▶ _Page extract_:
************

As I define new types in a DSL language, I have templates that generate new
templates code for operations supported by these new types. That's code
generation.
Also, these types don't support automatic coercion. That is, if the user wrote
an int constant, I don't want the nim compiler automatically transform it to a
float without the user knowing it. And I want to have precise error messages
when the user does type errors when using these new types.
Let's try to reproduce the problem:
import macros
type
Real = object
val: float
# Generated templates for the new type Real
###########################################
template `==`(a: Real, b: float): bool =
a.val == b
template `==`(a: float, b: Real): bool =
a == b.val
# User code
###########
let x = Real(val: 3)
echo x == 4
echo 2 == x
dumpTree:
let x = Real(val: 3)
echo x == 4
echo 2 == x
Run
When this code is compiled, there are no error messages and compilation
succeeds. We see from the dumpTree that the compiler has parsed int literals
but it has coerced (automatically converted) the **4** and **2** literal int
values to floats and was able to resolve the == operators! That's not what I
want because the DSL does not mix types the way Nim does...
OK, that's because the templates use typed arguments. Let's change them to
untyped ones.
import macros
type
Real = object
val: float
# Generated templates for the new type Real
###########################################
template `==`(a: Real, b: untyped): bool =
if typeof(b) is not float:
raise newException(CatchableError, "Second param " & $b & " is not a
float")
a.val == b
template `==`(a: untyped, b: Real): bool =
if typeof(a) is not float:
raise newException(CatchableError, "First param " & $a & " is not a
float")
a == b.val
# User code
###########
let x = Real(val: 3)
echo x == 4
echo 2 == x
Run
Again, the user code compiles without error, but now at least I'm able to catch
the type mismatch at run time! But the user does not know when he compile his
code that there are syntax (types) errors. He will discover later when
executing the code, too late!
$ ./foo
foo.nim(17) foo
Error: unhandled exception: Second param 4 is not a float [CatchableError]
Run
Is it possible to write code that will catch the error at compilation time and
print a precise error message to the user (not the like of Error: type
mismatch: got <Real, int literal(4)> but expected one of ... 30 other
mismatching symbols have been suppressed)?

************

▶ _Material shown_:
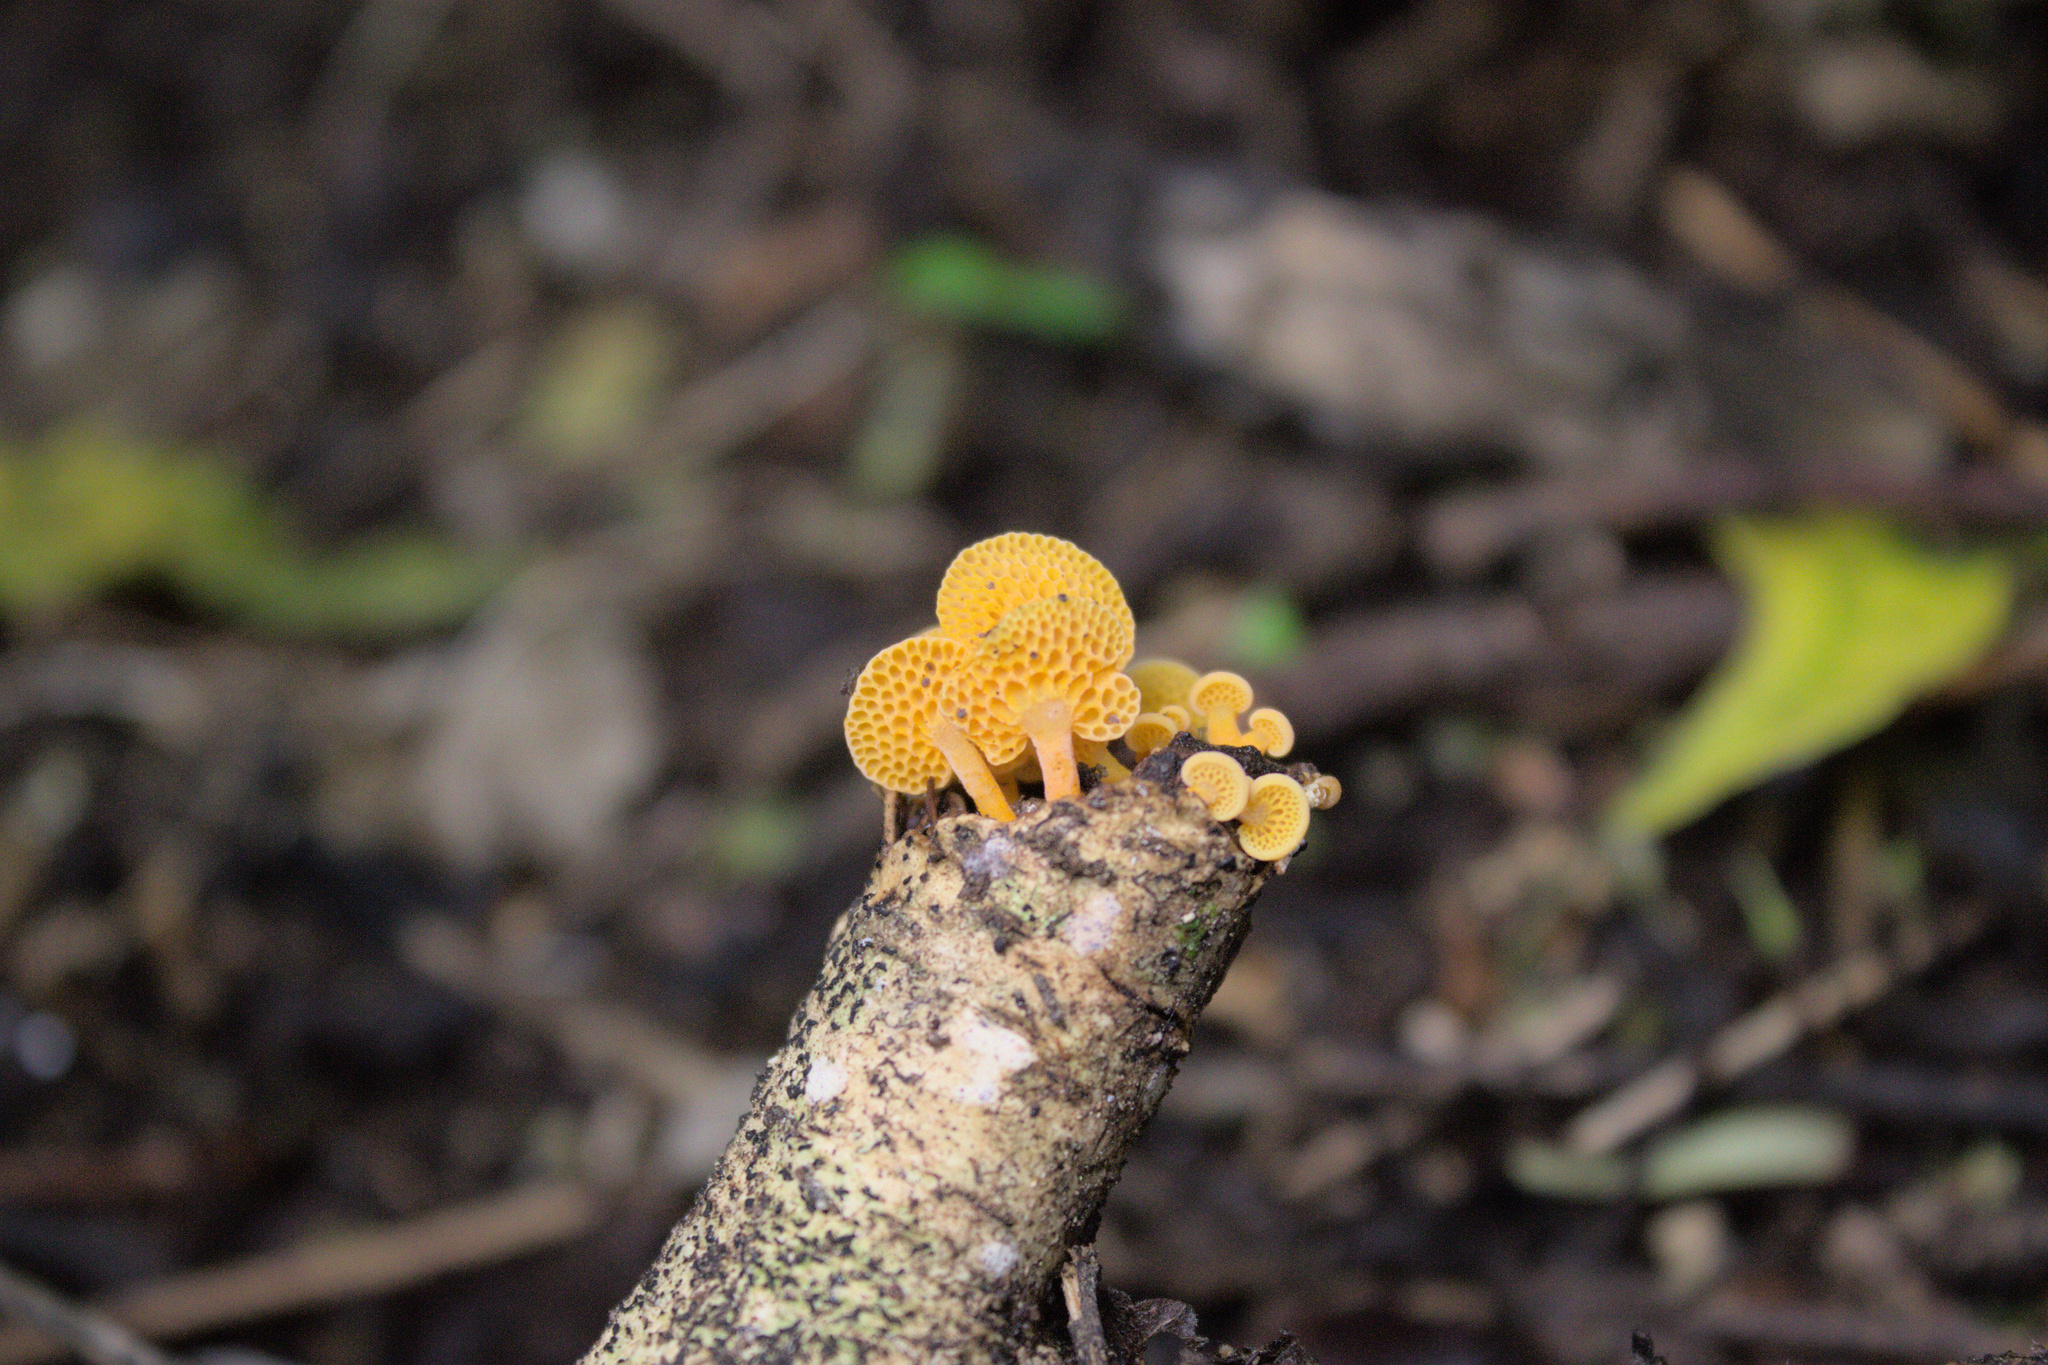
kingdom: Fungi
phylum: Basidiomycota
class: Agaricomycetes
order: Agaricales
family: Mycenaceae
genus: Favolaschia
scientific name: Favolaschia claudopus
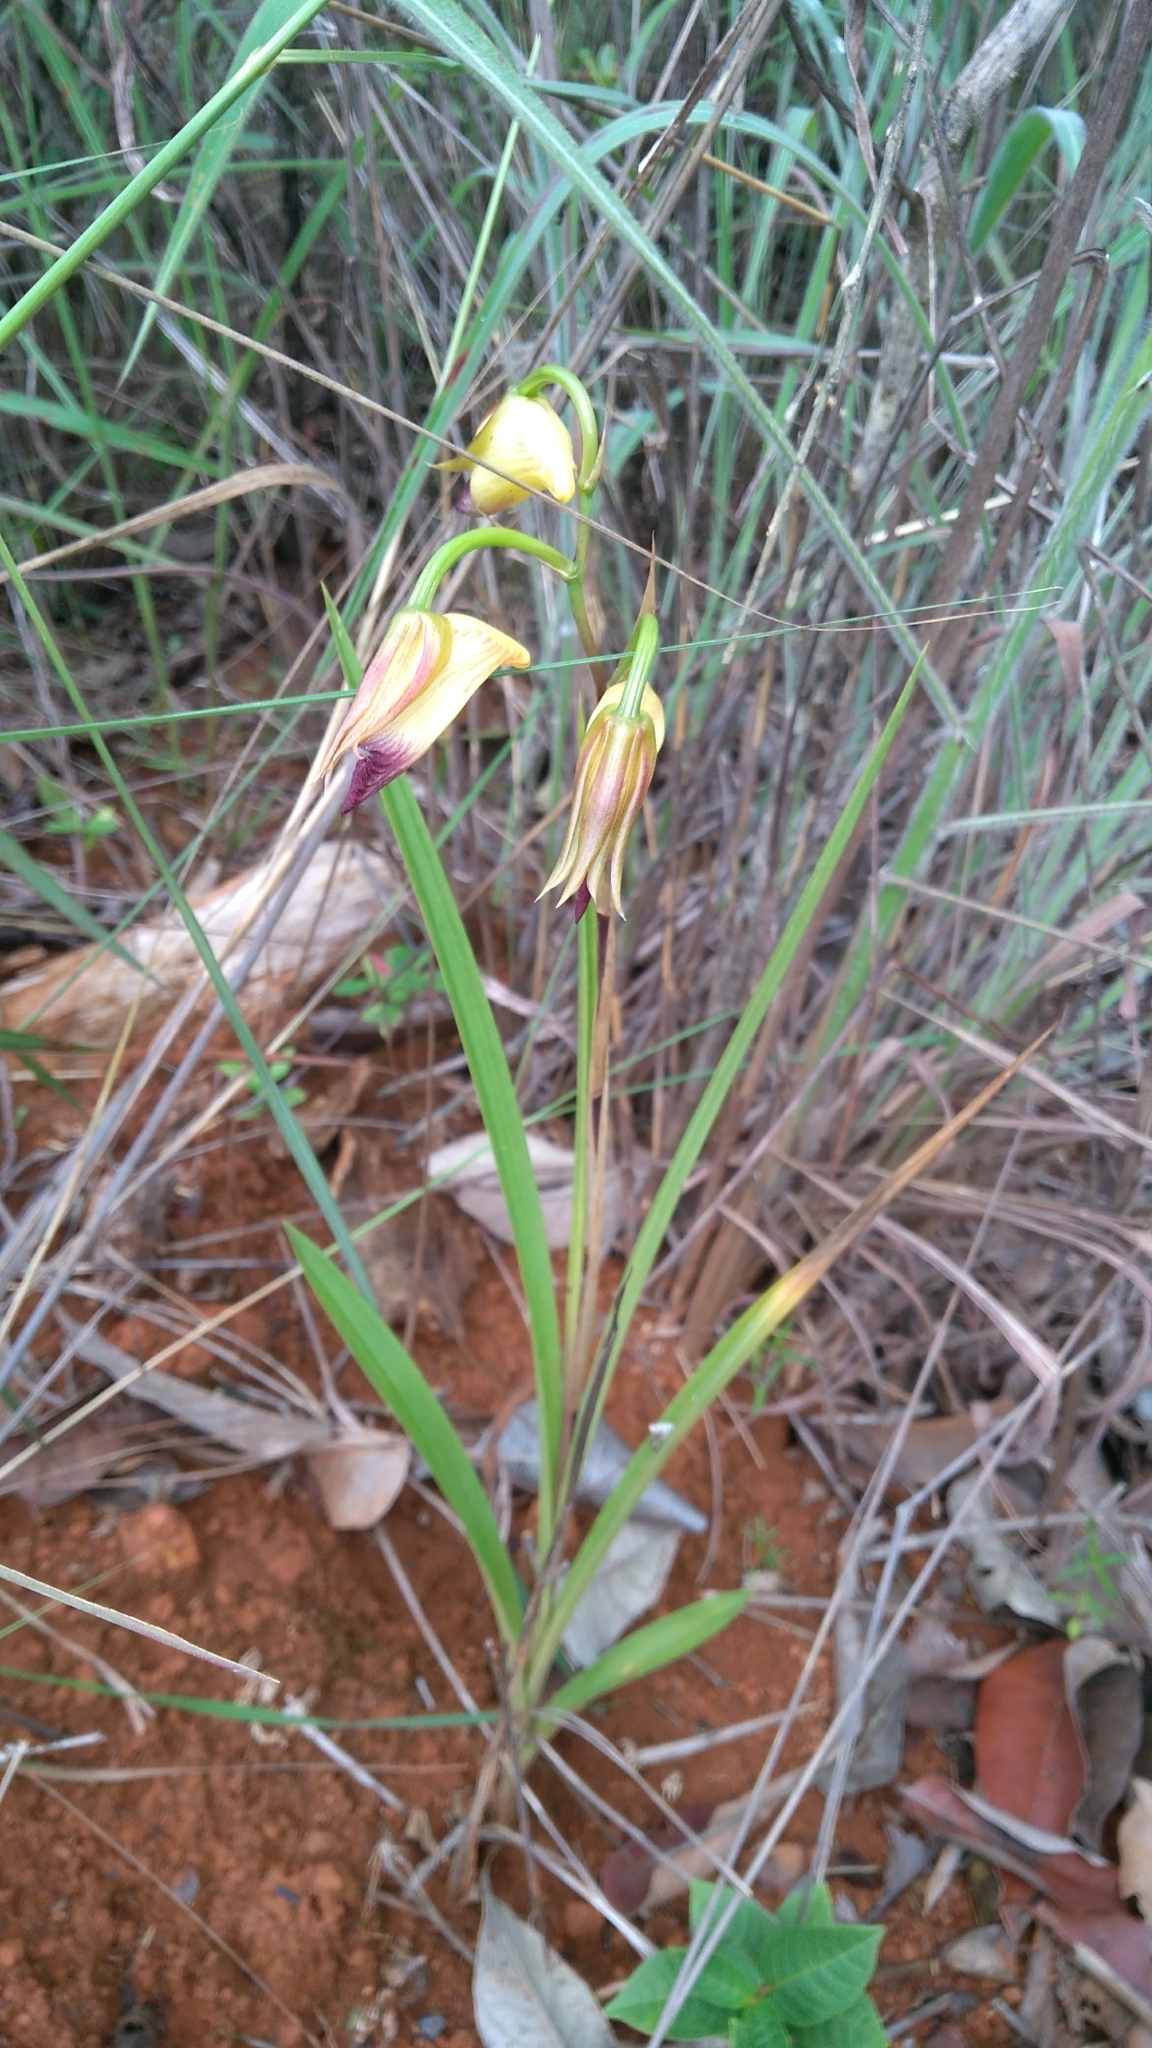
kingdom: Plantae
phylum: Tracheophyta
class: Liliopsida
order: Asparagales
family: Orchidaceae
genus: Galeandra
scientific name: Galeandra montana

************

▶ _The problem_: Copy everything in the Nim template post from "As I define" down to "using these new types.", word for word.

▶ _Solution to the exercise_:
As I define new types in a DSL language, I have templates that generate new
templates code for operations supported by these new types. That's code
generation.
Also, these types don't support automatic coercion. That is, if the user wrote
an int constant, I don't want the nim compiler automatically transform it to a
float without the user knowing it. And I want to have precise error messages
when the user does type errors when using these new types.